Di fronte a casi del genere, il problema della statua di Indro Montanelli appare davvero irrisorio. E lo si dice tutt’altro che per sminuire la figura squallida del giovane fascista stupratore di una dodicenne eritrea. Ridicolo, o tragico, è leggere tanta carta stampata, e tanto meno illustre pensiero social, in difesa d’ufficio di un venticinquenne italiano che, forte della sua condizione di colonizzatore in divisa, sfoga le sue pulsioni ricorrendo allo sfruttamento sessuale minorile. Si è contestualizzata la storia non troppo passata del giovane Montanelli come se si trattasse di storia acquisita alla coscienza dell’umanità, un novello, discutibile, Cristoforo Colombo. Come se nel 1936 il giudizio sullo sfruttamento minorile fosse diverso da quello che daremmo oggi, come se quello che sarebbe poi divenuto famoso giornalista, fustigatore di pensiero e costumi, non potesse avere, in gioventù, consapevolezza del proprio orrore. Un orrore perpetuato, poi, dal fatto che mai nel racconto Montanelli abbia dato segno di un minimo ‘disagio’ di fronte alla propria aberrazione. Ridicolo giustificare il tutto con il cambiamento dei tempi e della sensibilità. Montanelli non è né Colombo né Churchill.
Si è scritto che Montanelli è stato un grande giornalista. Enzo Biagi lo è stato di più, con ben altro grado di spirito umanitario, eppure non risulta che gli sia stata eretta una statua. Montanelli è stato giornalista di parte, sempre su posizioni di conservazione. Il fatto che abbia difeso le ragioni di Israele non basta a fare di lui un eroe, stimolo alla coscienza umanitaria. Si è anche scritto che Montanelli merita la statua perché fu gambizzato dalle Brigate Rosse. Non risulta che a molti altri gambizzati o ‘giustiziati’ dal terrorismo siano state dedicate statue. Giornalisti che hanno messo a repentaglio la loro vita, e con la vita hanno pagato, per le loro posizioni coraggiose indeflettibili, nei riguardi di mafia e criminalità organizzata. Franca Rame, torturata e stuprata da fascisti di stato, non ha avuto un monumento. Ed è bene così: crediamo che le statue vadano erette in memoria di chi ha dato un contributo di umanità e progresso alla storia. Montanelli ha semplicemente rappresentato se stesso e le proprie idee, il proprio spirito libero, come si usa dire, alla stregua di ogni altro giornalista. Forse con un grado di ironia più spiccato della generalità dei giornalisti.
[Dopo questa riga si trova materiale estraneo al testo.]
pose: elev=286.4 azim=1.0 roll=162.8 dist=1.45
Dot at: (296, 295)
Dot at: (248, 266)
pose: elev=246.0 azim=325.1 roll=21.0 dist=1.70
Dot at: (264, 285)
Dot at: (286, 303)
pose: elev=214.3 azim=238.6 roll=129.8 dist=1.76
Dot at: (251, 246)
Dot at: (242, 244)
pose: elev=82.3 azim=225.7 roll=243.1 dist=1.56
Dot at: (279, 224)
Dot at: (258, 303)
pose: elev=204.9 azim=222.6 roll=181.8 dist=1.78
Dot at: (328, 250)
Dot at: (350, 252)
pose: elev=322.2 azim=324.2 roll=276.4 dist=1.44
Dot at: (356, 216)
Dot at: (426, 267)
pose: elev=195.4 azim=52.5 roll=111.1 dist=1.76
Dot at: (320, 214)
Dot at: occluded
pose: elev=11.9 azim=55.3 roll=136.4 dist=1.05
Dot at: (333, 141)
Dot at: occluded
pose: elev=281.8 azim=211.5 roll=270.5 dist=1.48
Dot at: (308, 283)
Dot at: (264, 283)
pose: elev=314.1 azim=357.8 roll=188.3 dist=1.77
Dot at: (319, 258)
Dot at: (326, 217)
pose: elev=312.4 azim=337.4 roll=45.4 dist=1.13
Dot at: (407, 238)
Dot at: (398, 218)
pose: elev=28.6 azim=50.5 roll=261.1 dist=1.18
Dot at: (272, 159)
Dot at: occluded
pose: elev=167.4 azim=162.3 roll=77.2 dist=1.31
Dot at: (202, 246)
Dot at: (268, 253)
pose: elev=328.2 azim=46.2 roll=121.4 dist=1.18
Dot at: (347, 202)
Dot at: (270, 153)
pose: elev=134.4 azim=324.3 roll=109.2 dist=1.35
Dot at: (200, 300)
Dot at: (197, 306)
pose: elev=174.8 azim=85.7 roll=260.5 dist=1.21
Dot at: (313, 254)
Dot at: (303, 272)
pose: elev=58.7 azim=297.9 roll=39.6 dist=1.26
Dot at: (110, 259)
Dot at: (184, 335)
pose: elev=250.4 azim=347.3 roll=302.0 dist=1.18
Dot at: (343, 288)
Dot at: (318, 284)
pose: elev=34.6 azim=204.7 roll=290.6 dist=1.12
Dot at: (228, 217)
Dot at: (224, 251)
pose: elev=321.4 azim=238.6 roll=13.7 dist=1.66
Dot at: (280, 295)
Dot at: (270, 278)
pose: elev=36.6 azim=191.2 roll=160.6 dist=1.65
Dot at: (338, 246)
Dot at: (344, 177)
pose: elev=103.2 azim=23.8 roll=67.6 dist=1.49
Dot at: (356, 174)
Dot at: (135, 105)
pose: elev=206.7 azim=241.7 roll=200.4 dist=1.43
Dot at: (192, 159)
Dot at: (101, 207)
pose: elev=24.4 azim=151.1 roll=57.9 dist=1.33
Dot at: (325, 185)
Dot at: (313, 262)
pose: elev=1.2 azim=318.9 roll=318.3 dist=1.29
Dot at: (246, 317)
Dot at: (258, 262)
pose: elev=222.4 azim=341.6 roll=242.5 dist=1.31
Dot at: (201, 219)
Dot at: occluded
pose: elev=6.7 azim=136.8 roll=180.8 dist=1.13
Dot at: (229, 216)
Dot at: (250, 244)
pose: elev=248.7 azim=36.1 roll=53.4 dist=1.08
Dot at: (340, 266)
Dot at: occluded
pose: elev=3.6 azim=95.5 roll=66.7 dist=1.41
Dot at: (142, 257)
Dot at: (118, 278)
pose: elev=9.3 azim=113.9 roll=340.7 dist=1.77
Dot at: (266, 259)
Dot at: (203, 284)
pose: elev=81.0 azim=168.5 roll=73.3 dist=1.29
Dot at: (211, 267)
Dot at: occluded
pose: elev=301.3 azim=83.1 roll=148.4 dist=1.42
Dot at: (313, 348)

E, tuttavia, la battaglia alla statua di Montanelli appare pretestuosa almeno tanto quanto pretestuosa e superflua è stata la sua erezione. Rimanga pure dunque, come memento alla superfluità di tanti monumenti, che segnano soltanto lo spirito partigiano dei loro ispiratori e dell’epoca in cui hanno vissuto e operato. Ma non si dimentichi, assieme a una gambizzazione subita, uno stupro perpetrato. Le verità, come sempre, non si annullano a vicenda.
E c’è un’ultima verità, allora, che emerge da tanta attenzione rivolta alla statua di Montanelli. La decapitazione e l’abbattimento dei monumenti hanno preso l’avvio dalla contestazione alle statue di passati sfruttatori schiavisti in giro per l’Europa, il tutto come reazione all’assassinio del nero George Floyd da parte di un poliziotto di Minneapolis. L’omicidio, giustamente, ha riportato all’attenzione il razzismo diffuso di cui l’America non riesce a liberarsi. Ora, non si vorrebbe che l’iconoclastia antirazzista si risolvesse in una distrazione dal problema principale, il razzismo di oggi messo in disparte da episodi più o meno rilevanti della storia, talora anche privata, di ieri.
Le verità sono molte, spesso confliggenti, sempre coesistenti, anche nella loro frequente, immancabile, contraddizione.